Eu e Klauss trabalhamos muito com atores. Na época era tudo muito formal, rígido, e as pessoas não paravam muito para perceber, sentir e escutar. Quando o pessoal de teatro vinha trabalhar com a gente, tinha uma descoberta muito grande do corpo, de anatomia, e isso dava muita liberdade para criar. Então apareceram a Tônia Carrero, Renata Sorrah, o José Wilker, a Marília Pêra, o (Marco) Nanini… Na nossa escola as coisas se misturavam. Não tinha aula para quem era de dança e de teatro. Era todo mundo junto, até quem tinha deficiência, todos juntos.
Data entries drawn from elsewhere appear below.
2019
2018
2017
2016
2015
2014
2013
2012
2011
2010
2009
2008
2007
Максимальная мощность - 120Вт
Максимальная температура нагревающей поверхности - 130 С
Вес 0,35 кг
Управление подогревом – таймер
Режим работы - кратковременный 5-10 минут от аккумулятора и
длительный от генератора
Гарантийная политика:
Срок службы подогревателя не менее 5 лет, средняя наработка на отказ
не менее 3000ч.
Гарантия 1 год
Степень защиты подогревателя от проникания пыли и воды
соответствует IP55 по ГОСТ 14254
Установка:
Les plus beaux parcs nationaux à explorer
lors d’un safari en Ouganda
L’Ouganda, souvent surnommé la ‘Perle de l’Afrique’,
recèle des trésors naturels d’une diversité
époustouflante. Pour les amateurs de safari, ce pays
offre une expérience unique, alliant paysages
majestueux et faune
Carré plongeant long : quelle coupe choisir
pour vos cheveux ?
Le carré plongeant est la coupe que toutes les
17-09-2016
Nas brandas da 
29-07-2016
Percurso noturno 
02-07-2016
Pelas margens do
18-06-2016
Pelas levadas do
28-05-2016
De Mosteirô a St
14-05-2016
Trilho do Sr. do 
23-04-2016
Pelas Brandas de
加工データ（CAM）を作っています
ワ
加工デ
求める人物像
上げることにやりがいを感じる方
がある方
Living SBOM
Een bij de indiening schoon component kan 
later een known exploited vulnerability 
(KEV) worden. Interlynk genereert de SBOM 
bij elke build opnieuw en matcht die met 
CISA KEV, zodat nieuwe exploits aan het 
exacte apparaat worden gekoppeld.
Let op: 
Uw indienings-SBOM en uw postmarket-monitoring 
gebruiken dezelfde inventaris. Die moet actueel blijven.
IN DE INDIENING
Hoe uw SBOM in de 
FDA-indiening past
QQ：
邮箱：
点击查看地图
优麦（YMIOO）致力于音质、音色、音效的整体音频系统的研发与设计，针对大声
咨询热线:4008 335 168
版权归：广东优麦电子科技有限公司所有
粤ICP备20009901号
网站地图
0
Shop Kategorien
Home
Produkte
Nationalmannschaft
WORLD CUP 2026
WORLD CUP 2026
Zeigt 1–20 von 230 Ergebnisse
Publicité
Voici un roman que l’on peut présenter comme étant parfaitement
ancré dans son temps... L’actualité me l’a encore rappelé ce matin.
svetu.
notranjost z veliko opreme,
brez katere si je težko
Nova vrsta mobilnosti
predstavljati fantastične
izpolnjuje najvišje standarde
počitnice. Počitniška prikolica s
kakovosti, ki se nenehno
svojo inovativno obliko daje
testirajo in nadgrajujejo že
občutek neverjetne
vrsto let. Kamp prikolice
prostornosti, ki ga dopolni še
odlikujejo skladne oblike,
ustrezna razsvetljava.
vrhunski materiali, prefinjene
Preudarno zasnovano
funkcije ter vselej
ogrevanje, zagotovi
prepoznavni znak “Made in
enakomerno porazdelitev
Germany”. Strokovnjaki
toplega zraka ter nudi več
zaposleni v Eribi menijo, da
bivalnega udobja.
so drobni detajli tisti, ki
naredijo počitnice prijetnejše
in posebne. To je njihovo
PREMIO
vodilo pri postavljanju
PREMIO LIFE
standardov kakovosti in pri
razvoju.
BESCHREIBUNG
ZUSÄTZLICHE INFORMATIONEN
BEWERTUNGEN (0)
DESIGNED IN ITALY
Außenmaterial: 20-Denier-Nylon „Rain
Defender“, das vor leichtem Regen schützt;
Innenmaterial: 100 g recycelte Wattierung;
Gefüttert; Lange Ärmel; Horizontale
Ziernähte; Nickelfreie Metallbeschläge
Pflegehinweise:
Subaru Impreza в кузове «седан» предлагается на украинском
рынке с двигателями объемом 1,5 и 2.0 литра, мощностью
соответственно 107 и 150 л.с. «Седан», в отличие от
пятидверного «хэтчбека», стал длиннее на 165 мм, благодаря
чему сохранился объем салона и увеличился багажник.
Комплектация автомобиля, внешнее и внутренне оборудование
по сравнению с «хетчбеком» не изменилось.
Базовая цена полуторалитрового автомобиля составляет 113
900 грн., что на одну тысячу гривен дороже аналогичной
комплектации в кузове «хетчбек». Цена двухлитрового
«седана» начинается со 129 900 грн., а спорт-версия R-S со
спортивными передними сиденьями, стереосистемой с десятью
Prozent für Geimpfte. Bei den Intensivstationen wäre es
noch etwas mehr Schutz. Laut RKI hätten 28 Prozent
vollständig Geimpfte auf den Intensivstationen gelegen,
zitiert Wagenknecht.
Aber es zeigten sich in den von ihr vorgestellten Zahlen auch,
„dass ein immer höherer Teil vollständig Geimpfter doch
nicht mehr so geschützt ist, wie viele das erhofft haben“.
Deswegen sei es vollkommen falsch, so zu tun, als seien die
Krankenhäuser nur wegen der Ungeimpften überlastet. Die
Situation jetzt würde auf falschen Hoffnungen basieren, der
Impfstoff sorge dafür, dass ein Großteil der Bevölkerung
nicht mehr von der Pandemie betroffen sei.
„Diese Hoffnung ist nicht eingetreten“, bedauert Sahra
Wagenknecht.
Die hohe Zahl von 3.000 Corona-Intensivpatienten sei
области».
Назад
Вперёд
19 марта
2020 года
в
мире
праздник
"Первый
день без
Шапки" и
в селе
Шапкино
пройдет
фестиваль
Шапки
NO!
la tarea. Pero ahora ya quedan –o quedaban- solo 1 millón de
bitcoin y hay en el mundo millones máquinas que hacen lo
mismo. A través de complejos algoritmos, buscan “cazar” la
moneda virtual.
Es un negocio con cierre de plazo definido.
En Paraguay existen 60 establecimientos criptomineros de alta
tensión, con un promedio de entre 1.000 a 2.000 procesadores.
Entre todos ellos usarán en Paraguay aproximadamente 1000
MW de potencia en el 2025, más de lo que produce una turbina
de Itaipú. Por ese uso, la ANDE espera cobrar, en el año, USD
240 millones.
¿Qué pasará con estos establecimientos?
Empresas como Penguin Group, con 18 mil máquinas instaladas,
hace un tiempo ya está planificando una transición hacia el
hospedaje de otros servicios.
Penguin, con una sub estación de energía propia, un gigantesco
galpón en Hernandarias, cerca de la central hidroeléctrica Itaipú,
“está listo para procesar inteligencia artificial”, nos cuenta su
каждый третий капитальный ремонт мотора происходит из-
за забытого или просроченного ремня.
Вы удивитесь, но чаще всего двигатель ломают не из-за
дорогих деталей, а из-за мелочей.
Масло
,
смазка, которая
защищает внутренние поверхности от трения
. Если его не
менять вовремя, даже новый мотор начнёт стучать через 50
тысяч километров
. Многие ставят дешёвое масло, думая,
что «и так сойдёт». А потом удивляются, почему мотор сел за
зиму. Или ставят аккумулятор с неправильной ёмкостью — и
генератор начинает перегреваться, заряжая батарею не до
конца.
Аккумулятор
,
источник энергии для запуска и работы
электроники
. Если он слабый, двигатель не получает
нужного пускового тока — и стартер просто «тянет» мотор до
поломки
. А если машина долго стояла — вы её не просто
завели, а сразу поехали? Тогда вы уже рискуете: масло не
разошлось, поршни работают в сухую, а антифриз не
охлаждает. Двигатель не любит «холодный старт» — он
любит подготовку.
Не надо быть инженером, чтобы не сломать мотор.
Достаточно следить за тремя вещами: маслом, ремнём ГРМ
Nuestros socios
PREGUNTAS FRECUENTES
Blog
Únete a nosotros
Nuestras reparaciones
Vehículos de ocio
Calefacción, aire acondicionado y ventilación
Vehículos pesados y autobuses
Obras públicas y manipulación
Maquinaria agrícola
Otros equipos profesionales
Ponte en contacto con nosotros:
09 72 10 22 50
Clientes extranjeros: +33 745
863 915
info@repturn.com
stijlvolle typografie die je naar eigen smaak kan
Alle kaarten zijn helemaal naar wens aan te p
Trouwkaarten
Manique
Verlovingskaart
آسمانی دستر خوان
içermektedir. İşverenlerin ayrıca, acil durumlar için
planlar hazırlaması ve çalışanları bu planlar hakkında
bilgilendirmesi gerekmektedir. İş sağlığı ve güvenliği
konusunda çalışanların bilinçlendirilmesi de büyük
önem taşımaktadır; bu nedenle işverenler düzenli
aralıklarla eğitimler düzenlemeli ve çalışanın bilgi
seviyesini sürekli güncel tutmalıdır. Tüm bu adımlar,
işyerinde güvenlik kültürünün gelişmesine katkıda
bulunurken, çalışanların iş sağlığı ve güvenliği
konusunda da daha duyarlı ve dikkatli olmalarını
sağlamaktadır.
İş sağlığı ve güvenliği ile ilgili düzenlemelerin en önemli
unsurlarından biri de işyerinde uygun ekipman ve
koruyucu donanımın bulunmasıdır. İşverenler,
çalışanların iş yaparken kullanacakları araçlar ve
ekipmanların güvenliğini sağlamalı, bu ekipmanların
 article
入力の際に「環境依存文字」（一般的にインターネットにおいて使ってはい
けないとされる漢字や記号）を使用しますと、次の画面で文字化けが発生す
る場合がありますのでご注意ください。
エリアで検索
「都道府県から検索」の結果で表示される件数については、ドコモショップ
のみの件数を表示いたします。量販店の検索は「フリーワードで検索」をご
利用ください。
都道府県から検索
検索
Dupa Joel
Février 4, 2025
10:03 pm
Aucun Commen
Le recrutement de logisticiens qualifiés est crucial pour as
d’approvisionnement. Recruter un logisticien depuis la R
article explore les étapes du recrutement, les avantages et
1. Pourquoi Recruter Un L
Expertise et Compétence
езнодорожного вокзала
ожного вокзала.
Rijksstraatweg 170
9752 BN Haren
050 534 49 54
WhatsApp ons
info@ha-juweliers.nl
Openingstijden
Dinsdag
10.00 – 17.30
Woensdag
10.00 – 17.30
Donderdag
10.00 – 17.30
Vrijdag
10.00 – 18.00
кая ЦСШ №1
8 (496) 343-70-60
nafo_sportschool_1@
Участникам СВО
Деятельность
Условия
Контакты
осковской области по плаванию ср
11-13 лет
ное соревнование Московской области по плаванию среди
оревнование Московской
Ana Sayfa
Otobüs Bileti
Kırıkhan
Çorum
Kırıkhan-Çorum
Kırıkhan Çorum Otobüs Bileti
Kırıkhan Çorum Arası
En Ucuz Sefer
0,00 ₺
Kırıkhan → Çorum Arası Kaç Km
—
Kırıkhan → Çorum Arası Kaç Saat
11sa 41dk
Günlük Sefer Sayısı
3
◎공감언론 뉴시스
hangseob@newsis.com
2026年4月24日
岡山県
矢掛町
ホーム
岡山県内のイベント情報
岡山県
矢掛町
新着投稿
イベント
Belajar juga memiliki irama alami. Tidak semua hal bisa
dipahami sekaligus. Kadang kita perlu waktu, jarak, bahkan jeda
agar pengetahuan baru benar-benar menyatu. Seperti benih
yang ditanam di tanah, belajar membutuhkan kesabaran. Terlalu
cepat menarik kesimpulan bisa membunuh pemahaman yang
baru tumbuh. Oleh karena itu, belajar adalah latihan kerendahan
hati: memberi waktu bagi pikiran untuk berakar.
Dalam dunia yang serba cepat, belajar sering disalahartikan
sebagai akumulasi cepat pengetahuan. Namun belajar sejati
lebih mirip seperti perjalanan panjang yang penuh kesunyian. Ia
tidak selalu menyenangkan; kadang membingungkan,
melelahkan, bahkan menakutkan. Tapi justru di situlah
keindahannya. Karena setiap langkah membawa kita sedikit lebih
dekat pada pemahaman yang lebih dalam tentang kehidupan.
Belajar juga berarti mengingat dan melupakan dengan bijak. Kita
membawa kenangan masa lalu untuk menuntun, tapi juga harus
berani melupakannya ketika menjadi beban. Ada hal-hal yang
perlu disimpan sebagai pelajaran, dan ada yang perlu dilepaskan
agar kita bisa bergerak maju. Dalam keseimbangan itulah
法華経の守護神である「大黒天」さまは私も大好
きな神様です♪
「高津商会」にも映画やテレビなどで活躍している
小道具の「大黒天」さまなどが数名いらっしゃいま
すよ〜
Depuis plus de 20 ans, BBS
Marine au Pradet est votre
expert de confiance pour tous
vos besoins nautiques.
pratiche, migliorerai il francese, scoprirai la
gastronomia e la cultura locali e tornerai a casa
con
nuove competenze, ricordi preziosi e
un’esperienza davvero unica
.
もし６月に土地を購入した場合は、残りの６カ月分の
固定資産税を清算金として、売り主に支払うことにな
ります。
O que a levou a criar esse novo trabalho, junto com o Norberto?

Fui assistir a um espetáculo da Jussara Miller, que o Norberto dirigiu, e quando terminou eu pedi, brincando, que ele fizesse um para mim também. Ele levou a sério e me convidou para fazer algo sobre a minha trajetória no Rio, sobre esses 50 anos em que eu estou morando aqui.

E como foi o processo criativo?

O Norberto entrou nos meus arquivos pessoais e profissionais. E viu muitas fotos, cartas, coisas que eu tinha esquecido, e que eu tinha escrito… Conversamos muito. Ele apresentava uns vídeos e sempre perguntava o que eu sentia, o que me lembrava. Então ele organizou uma dramaturgia, um espaço para eu construir as minhas coreografias. Ele diz que é um espaço para eu jogar, para eu criar. E eu crio!

Quando você olha para 1965 e pensa no lugar que as mulheres ocupavam na sociedade e também no campo das artes, e então olha para hoje, 2016, observa que avanços?

Parece que foi simples fazer tudo o que fiz, mas não foi… Até para casar com o Klauss eu tive que esperar o consentimento do meu pai por três anos. Naquela época, numa família tradicional, não éramos nós que escolhíamos com quem casar. São coisas que a gente não fala muito. Eu tive que enfrentar muita coisa, e eu não era tão esperta, era até muito ingênua. Mas, do meu jeitinho, fui fazendo as coisas. Quando jovem as pessoas me achavam estranha porque eu só pensava em arte, na escultura, no piano, na dança, e isso era muito estranho. Hoje as coisas mudaram para melhor. Tem muita coisa para mudar, mas olhando para o meu tempo, já está melhor. As mulheres precisam continuar a fazer, se posicionar mais.

?Amanhã é outro dia!? é uma expressão usada quando algo, agora, não está muito bem. Como avalia o momento da cidade e do país, e o que espera do amanhã?

Eu penso sempre em dias melhores. Estamos vivendo um momento muito preocupante, um retrocesso, e quem diria que iríamos fazer essa volta? Quando começamos a criar, em agosto de 2015, as coisas que estão acontecendo agora já estavam no ar, e o Norberto teve muita sensibilidade para isso. Dias melhores, eu espero sempre dias melhores.